17. A computer-implemented method for vulnerability detection and management, comprising:

obtaining scanner data from at least one scanner, wherein the scanner data includes a plurality of findings;

extracting data bits for each finding from the scanner data;

determining, for each finding, a set of values based on the extracted data bits;

storing, for each finding, a finding record in a finding data structure, wherein a finding record includes a set of values for a finding;

determining at least one analytic record for the plurality of findings;

storing the at least one analytic record in at least one analytic data structure;

determining a plurality of trend records based on the finding data structure and the at least one analytic data structure, wherein the plurality of trend records include an indication of a change in a vulnerability status from a first time period to a second time period; and

causing the indication of the change in the vulnerability status from the first time period to the second time period to be displayed to a user.

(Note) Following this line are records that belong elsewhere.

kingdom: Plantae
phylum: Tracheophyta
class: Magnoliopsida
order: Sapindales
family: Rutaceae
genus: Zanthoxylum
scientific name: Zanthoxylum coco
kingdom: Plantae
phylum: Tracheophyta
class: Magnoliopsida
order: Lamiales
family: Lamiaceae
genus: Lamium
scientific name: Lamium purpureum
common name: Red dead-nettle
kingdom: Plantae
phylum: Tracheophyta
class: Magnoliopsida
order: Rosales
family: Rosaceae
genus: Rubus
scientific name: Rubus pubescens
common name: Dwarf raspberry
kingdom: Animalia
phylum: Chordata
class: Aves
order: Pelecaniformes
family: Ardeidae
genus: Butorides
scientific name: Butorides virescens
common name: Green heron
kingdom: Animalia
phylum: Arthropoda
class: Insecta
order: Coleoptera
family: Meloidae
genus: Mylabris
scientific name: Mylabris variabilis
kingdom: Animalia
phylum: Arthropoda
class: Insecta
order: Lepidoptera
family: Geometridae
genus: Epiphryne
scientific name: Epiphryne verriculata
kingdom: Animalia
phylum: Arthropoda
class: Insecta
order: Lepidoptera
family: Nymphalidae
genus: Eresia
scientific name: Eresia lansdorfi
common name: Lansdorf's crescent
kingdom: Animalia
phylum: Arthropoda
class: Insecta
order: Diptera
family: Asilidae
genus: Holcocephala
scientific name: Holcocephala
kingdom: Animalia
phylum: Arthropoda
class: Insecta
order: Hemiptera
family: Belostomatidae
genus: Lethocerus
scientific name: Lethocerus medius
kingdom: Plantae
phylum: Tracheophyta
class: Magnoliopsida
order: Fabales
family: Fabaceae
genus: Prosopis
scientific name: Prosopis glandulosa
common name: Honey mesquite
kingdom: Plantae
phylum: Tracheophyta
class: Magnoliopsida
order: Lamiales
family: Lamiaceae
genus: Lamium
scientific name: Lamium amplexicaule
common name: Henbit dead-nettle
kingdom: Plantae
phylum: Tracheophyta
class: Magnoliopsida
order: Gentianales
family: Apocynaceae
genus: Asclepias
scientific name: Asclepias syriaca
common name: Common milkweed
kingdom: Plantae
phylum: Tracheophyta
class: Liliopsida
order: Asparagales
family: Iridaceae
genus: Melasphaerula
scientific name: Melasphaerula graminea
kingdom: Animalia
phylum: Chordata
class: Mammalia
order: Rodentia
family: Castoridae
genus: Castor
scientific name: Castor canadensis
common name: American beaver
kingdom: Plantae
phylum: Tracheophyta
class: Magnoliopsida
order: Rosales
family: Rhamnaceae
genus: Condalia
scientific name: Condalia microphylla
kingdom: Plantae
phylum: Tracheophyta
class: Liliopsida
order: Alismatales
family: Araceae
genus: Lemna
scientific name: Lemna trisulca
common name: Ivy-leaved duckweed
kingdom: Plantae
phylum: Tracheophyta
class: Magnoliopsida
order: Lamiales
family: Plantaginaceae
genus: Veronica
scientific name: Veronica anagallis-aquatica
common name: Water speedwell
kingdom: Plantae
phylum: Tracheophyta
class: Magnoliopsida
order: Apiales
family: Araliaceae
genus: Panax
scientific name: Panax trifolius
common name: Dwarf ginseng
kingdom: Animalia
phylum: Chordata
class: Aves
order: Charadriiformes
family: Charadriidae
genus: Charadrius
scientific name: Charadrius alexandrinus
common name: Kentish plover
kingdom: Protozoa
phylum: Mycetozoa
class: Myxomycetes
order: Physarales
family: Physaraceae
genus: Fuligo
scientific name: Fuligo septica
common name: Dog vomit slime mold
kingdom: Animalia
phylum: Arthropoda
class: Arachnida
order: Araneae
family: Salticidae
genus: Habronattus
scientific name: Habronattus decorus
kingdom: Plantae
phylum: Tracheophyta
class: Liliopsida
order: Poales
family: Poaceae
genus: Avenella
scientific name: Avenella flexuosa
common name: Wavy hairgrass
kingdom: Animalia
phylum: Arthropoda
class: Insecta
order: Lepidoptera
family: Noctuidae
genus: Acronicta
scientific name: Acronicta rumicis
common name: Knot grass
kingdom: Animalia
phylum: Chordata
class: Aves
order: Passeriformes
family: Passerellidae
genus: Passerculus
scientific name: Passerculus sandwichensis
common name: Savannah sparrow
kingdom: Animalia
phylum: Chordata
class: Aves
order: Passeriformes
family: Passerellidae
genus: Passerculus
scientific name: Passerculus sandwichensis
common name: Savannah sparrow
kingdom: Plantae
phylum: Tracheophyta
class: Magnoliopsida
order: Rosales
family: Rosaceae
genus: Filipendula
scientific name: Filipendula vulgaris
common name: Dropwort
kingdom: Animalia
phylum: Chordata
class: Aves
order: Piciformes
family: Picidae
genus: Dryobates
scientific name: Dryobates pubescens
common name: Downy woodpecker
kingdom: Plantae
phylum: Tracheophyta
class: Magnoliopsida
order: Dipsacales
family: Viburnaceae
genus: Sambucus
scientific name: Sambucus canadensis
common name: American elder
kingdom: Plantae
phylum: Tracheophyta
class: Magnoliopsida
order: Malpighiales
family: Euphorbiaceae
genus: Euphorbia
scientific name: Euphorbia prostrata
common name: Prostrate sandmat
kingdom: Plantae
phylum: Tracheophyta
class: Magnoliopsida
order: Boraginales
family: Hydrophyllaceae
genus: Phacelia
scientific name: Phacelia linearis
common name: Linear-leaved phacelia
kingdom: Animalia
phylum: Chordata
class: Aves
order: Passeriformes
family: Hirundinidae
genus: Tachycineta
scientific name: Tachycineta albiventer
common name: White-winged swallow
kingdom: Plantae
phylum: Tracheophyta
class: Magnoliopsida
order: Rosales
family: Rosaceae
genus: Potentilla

18. The computer-implemented method of claim 17, wherein extracting the data bits for each finding from the scanner data includes: determining a type of scanner;

determining a scanner model based on the type of scanner; and extracting, for each finding, the data bits for the finding using the scanner model.

19. The computer-implemented method of claim 17, wherein determining, for each finding, the set of values, includes: normalizing the data bits for a finding into a defined format; determining an asset ID for an asset for the finding; determining a vulnerability ID for the finding; and setting at least the asset ID and the vulnerability ID as the set of values.

20. The computer-implemented method of claim 19, wherein determining the asset ID includes: obtaining asset metadata from the data bits for the finding; determining whether the asset metadata corresponds to an existing asset; in response to determining the asset metadata corresponds to the existing asset, retrieving the asset ID for the existing asset; and, in response to determining the asset metadata does not correspond to the existing asset, generating a new asset record and obtain a new asset ID as the asset ID.